6月上旬より始まる協会けんぽによる被扶養者資格の再確認

 全国健康保険協会(以下、「協会けんぽ」という)では、健康保険の被扶養者になっている人について、毎年一定の時期に被扶養者の要件に該当しているかの確認を行っています。この確認は、要件に該当しない被扶養者により、医療費および高齢者の医療費への拠出金が不当に高くなることで、保険料が増加することを防止する目的で行われるものです。今回はその概要についてとり上げましょう。

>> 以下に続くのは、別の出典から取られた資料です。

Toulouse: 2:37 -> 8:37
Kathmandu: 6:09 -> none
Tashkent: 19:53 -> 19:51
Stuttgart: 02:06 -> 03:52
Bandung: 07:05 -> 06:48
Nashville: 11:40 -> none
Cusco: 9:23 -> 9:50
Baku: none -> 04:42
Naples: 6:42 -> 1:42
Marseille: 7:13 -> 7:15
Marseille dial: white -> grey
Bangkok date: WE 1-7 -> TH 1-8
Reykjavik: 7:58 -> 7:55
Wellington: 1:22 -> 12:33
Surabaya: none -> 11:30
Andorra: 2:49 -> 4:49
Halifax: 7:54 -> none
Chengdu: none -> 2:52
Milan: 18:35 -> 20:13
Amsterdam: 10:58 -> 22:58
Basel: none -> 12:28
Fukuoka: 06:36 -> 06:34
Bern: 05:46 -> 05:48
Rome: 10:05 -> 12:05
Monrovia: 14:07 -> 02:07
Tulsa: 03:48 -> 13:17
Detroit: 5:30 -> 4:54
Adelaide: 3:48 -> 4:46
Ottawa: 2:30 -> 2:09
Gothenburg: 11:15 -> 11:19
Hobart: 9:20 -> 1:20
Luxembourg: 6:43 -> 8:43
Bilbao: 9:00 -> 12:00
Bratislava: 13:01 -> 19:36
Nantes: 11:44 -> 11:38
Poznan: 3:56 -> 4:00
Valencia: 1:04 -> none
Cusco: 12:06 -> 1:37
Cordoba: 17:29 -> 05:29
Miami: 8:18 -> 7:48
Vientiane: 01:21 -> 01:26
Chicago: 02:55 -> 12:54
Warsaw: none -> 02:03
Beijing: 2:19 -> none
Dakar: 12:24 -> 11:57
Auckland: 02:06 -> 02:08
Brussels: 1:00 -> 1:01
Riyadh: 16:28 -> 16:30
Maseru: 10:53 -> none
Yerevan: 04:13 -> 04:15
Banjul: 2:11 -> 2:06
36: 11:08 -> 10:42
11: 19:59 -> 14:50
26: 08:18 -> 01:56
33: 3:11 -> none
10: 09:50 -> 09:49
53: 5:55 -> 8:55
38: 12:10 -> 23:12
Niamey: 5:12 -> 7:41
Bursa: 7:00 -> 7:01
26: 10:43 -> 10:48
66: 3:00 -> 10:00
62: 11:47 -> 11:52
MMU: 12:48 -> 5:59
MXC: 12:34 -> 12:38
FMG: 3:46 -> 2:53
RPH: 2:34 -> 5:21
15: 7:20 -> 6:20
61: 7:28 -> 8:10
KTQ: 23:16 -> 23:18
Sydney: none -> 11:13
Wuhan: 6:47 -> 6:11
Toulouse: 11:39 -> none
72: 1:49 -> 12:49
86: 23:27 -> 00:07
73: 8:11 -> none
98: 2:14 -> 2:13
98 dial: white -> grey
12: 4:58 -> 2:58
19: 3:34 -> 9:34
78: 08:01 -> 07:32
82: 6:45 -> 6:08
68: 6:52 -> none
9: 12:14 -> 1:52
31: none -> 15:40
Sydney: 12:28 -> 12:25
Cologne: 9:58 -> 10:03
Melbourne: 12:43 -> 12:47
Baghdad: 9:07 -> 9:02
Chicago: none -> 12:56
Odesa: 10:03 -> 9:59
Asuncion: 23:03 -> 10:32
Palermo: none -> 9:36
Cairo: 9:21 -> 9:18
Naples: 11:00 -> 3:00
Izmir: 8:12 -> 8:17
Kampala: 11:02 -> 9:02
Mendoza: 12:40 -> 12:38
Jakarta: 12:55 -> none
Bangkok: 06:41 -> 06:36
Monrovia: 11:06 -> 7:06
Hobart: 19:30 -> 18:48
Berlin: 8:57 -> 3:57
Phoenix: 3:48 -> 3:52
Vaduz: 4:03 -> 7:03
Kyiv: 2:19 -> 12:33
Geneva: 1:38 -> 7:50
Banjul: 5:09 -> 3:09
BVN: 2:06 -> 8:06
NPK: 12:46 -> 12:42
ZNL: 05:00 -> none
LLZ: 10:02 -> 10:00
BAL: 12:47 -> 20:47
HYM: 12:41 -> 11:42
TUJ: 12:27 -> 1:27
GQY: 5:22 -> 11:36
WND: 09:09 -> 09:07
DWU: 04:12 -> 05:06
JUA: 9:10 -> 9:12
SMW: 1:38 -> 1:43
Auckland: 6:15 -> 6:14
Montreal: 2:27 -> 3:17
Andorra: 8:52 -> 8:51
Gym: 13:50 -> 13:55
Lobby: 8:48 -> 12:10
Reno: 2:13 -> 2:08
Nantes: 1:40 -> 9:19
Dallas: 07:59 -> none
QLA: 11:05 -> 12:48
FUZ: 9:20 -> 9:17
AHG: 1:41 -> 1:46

1.平成27年度に行われた被扶養者資格の再確認の状況
 被扶養者資格の再確認は昨年も行われましたが、その際、被扶養者から削除となった者は約7.3万人(平成27年10月末現在)となっており、結果、31.5億円程度の削減効果が見込まれたと発表されています。被扶養者から削除となった主な理由としては、「就職したが削除する届出を年金事務所へ提出していなかった」というものがほとんどを占めており、二重加入による削除の届出漏れ、収入超過によるものも見られました。

2.被扶養者資格の再確認の概要
 被扶養者資格の再確認の対象者、確認方法、実施時期は以下のとおりとなります。

(1)対象者
 再確認はすべての被扶養者に対して実施されますが、以下の被扶養者については除かれます。
 (ア)平成28年4月1日において18歳未満の被扶養者
 (イ)平成28年4月1日以降に被扶養者の認定を受けた被扶養者
(2)確認方法
 再確認は協会けんぽから送付されてくる被扶養者状況リスト(以下、「状況リスト」という)に従い、被扶養者要件を満たしているかについて、各被保険者に対して行われます。要件を満たしていない場合、状況リストと同封されてくる被扶養者調書兼異動届を作成し、該当被扶養者の健康保険被保険者証を添付し返送することになります。なお、所得税法上の控除対象配偶者または扶養親族になっていることが確認できる被扶養者については、被保険者への確認は不要とされています。また、状況リストには(1)で挙げた対象者以外の被扶養者についても氏名等が印刷されていますが、状況リストの備考欄に「確認対象外」と表示され、再確認を要しません。
(3)実施時期
 状況リストや再確認に関する説明が記載されたリーフレット等は、6月上旬から順次、事業所へ送付されることになっています。到着後、再確認を実施し、8月1日までに協会けんぽに返送する必要があります。

 4月に被扶養者が就職して被扶養者の要件に該当しなくなったケースもあるかも知れません。この機会に被扶養者の要件に該当しているかをしっかり確認しておきましょう。

■参考リンク
協会けんぽ事業主・加入者のみなさまへ「被扶養者資格の再確認について(平成28年度の実施)」


※文書作成日時点での法令に基づく内容となっております。